During the second quarter of next year (22 June-Sept. 22), state-owned banks are legally bound to publicly disclose information about their net loans categorized by criteria, deposit figures and recipients.

Furthermore, they will have to inform the public of their guarantees, letters of credit and negotiable instruments while disclosing the status of loans based on their repayment.

In the third quarter of the next fiscal year (Sept. 23-Dec. 21), banks owned by the government must publish data about the details of loans and the commitments of persons related to the loans, reveal information about any debts  by local and foreign credit institutions and disclose their lending from other banks.

They must also reveal conditions of their risk-based assets, volume and structure of capital and capital adequacy ratio.

The final two periods devised by the decision-making body consisting of 14 members go into the fiscal 2019-20.

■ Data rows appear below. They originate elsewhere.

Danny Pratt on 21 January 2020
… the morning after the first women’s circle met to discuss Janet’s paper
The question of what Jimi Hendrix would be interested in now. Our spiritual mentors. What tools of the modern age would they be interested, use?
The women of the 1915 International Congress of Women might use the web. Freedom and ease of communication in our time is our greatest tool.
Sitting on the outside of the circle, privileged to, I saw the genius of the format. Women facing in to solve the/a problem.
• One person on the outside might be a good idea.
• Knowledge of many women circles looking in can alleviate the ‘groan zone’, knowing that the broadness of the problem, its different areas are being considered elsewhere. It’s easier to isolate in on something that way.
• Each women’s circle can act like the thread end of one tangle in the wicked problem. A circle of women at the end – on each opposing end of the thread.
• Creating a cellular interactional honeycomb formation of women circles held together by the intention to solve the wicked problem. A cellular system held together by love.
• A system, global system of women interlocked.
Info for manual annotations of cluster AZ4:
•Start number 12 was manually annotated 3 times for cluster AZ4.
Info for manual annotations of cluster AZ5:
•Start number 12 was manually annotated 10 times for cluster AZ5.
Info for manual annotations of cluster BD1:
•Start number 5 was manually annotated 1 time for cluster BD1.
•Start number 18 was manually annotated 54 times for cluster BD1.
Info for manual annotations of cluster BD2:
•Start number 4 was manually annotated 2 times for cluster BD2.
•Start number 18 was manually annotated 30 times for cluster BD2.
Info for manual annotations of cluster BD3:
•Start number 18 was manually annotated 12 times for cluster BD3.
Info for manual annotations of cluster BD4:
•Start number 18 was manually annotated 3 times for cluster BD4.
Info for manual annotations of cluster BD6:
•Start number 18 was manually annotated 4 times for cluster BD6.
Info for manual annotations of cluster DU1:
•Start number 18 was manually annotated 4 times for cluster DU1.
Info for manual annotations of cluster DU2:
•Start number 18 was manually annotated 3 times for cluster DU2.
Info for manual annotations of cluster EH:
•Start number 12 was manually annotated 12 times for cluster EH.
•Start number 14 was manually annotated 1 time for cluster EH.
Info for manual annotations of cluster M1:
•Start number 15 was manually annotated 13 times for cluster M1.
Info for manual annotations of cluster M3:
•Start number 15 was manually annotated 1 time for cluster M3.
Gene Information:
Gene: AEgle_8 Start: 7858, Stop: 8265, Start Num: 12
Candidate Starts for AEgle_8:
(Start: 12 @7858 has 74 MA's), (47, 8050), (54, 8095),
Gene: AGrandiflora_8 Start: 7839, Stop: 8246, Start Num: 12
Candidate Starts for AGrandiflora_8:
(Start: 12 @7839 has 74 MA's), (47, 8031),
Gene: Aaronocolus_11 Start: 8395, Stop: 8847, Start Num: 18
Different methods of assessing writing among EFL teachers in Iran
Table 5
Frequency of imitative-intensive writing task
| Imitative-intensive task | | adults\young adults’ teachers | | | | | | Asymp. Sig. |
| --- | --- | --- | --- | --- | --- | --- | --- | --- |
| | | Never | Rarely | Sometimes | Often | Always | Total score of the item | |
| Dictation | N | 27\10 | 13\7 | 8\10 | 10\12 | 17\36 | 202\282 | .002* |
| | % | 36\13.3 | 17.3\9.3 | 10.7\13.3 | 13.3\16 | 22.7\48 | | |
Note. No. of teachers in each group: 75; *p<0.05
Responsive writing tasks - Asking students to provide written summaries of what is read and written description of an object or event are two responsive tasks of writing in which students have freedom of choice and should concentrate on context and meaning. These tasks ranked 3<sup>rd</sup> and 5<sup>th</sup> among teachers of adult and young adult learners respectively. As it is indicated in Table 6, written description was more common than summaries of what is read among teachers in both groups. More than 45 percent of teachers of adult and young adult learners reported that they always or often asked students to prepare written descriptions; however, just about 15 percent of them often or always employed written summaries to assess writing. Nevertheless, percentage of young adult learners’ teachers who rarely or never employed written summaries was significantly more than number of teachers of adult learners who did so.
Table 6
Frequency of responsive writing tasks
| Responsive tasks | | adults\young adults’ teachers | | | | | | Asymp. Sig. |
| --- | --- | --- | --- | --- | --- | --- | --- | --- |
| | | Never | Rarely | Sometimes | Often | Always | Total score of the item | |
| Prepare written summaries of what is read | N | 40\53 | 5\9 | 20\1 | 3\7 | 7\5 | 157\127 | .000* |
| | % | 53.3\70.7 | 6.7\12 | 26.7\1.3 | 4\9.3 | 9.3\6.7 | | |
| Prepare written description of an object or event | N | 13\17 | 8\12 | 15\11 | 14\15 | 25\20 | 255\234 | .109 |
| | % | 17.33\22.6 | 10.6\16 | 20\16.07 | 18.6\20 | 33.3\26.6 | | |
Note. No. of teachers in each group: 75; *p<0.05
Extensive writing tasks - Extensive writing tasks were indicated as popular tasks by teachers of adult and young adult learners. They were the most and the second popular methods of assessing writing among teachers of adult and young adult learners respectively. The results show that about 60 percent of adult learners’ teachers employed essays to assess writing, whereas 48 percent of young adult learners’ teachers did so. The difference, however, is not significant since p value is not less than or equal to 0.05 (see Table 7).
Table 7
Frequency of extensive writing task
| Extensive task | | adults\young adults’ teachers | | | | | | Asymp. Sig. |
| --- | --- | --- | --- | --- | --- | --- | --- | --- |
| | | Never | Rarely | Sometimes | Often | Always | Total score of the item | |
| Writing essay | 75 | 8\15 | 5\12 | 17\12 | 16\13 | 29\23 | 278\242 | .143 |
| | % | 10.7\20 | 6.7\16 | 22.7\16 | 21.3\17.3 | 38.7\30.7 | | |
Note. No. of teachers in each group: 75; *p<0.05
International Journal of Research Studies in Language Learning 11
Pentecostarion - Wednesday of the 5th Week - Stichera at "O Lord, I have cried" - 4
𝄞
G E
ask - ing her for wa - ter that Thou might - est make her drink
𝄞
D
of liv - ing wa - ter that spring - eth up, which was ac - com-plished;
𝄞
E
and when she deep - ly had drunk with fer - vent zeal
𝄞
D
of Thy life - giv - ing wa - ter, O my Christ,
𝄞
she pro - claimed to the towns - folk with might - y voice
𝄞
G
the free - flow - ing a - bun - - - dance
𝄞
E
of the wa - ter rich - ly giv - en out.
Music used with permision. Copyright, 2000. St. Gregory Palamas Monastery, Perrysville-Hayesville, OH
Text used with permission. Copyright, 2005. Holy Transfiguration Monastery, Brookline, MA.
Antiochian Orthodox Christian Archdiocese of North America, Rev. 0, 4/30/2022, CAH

The fourth period starts from March 21, 2019, and apparently has no limit. In this period, state-owned lenders are bound to disclose the reports of their board of directors to the shareholders' meeting and the audit review related to it, plus the legal inspector's reports to stakeholders.

They are also obligated to reveal information about corporate governance and internal controls, as well as policies and plans in line with managing various forms of risk in the future.

In the last phase, the timeline for which has not been specified, the remaining articles of the regulations are to be adopted by banks.

Publishing information of state-owned lenders is part of President Hassan Rouhani's strategy for instilling transparency and attracting foreign investors.

Another significant step was the executive order signed by the president, which mandates the transfer of all government accounts to the central bank in the next fiscal year.